An average of 18 years after being diagnosed with cancer, those in the study answered questionnaires about their present thoughts and past suicide attempts. A third of them had been treated for leukemia (several types of cancer involving blood cells), a third for lymphoma (cancers of lymph tissues), and a third for solid tumors such as Wilm's tumor, a type of kidney cancer.

Twenty-nine of these people (about 13 percent) admitted to thinking about killing themselves. Ten of them (about 4 percent) actually attempted suicide, and nine of these survivors still have thoughts about taking their own lives.

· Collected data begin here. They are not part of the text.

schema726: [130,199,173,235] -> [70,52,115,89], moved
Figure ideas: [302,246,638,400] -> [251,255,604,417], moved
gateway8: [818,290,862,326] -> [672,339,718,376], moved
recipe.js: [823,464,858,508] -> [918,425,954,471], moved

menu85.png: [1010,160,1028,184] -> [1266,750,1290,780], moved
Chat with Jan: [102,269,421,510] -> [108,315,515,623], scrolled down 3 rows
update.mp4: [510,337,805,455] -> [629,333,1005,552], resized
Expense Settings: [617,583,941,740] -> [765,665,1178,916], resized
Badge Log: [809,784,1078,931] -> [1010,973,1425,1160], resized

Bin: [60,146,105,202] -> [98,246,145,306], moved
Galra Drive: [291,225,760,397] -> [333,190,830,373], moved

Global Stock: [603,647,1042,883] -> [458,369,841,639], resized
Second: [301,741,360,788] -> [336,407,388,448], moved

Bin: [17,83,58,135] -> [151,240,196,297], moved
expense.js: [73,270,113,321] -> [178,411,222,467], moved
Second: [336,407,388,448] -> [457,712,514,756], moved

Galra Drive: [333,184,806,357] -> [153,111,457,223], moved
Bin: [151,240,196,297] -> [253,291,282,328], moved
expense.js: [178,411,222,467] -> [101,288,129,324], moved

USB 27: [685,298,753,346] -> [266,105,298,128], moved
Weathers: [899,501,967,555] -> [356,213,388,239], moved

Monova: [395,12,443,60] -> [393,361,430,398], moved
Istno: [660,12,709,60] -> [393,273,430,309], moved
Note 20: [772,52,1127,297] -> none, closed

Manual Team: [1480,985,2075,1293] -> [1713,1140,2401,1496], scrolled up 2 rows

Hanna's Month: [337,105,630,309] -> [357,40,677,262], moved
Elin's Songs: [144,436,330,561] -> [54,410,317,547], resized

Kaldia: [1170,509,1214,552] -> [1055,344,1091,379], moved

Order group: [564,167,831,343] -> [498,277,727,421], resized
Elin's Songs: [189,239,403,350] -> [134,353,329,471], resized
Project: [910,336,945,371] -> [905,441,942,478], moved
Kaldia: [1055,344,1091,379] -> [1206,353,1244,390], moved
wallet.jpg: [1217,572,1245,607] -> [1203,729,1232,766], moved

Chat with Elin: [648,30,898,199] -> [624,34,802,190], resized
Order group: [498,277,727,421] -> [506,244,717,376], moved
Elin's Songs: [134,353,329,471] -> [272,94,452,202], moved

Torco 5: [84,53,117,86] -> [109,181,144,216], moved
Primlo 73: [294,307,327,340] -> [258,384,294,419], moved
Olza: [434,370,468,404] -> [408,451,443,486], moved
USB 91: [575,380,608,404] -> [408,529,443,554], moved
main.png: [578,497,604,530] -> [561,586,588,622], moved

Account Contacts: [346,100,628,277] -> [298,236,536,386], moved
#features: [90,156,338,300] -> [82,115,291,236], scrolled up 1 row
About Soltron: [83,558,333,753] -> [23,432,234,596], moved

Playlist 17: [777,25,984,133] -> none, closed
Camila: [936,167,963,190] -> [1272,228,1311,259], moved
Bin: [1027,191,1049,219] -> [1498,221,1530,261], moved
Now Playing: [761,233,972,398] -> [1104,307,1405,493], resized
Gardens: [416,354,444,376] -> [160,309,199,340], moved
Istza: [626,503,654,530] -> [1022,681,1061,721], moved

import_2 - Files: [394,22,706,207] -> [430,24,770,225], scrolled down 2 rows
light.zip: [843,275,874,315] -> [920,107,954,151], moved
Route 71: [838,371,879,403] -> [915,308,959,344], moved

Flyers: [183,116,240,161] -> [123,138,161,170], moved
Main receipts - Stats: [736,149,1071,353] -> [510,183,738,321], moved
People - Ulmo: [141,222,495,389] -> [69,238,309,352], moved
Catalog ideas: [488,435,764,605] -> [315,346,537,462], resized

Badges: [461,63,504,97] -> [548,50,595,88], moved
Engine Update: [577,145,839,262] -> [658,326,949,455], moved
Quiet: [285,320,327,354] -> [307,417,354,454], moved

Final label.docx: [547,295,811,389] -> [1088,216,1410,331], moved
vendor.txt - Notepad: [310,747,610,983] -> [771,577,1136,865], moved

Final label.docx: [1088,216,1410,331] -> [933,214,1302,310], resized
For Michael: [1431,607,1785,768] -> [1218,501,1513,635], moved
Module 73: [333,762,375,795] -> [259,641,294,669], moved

This compares with surveys of the general population that found about 3 percent of people have suicidal thoughts and less than 1 (0.6) percent actually attempt it. So about four times as many childhood cancer survivors think about killing themselves, and almost seven times as many actually try to do so, compared with people who were not treated for cancer when they were young.

The researchers note that the people in their study were chosen from those who had sought care for medical effects experienced later in life, so that their rates of suicide symptoms may not represent all of childhood cancer survivors. If the latter were included, the rates of suicidal behavior might be lower.

Nevertheless, they say, "This study demonstrated suicidal symptoms are meaningfully related to cancer treatments and postcancer health, even many years after completion of treatment." The risk factors involved include the same ones that likely affect all cancer patients and everyone else - pain, poor health, depression, and feelings of hopelessness. For cancer patients, the younger they were at the time of diagnosis and the more time that has passed, the higher the risk. "Younger children may be more vulnerable to the toxic effects of drug and radiation treatments and their long-term effect," Recklitis says.

The other researchers in the study include Rebecca Lockwood, Monica Rothwell, and Lisa Diller, who is senior author of the report and chief medical officer of Dana-Farber/Children's Hospital Cancer Care. The researchers point out that radiation treatment of the head was once used more frequently and in larger doses than is the case today. Such radiation can retard growth and lead to disfigurement, learning and memory impairment, and increased risk of second cancers.

At the time participants in this study were treated, radiation to the head was widely used in treating leukemia. Today, fewer patients undergo such treatment.

"The association of suicide risk with physical health and pain is important because these represent potentially treatable conditions for which survivors may seek follow-up care," the researchers conclude. Those who come into contact with the survivors should be aware of both the physical and emotional factors that impact their health. Different specialists can independently assess different factors that contribute to a patient's well-being, but, Recklitis notes, "only by integrating their findings can they develop an accurate understanding of a survivor's health and quality of life."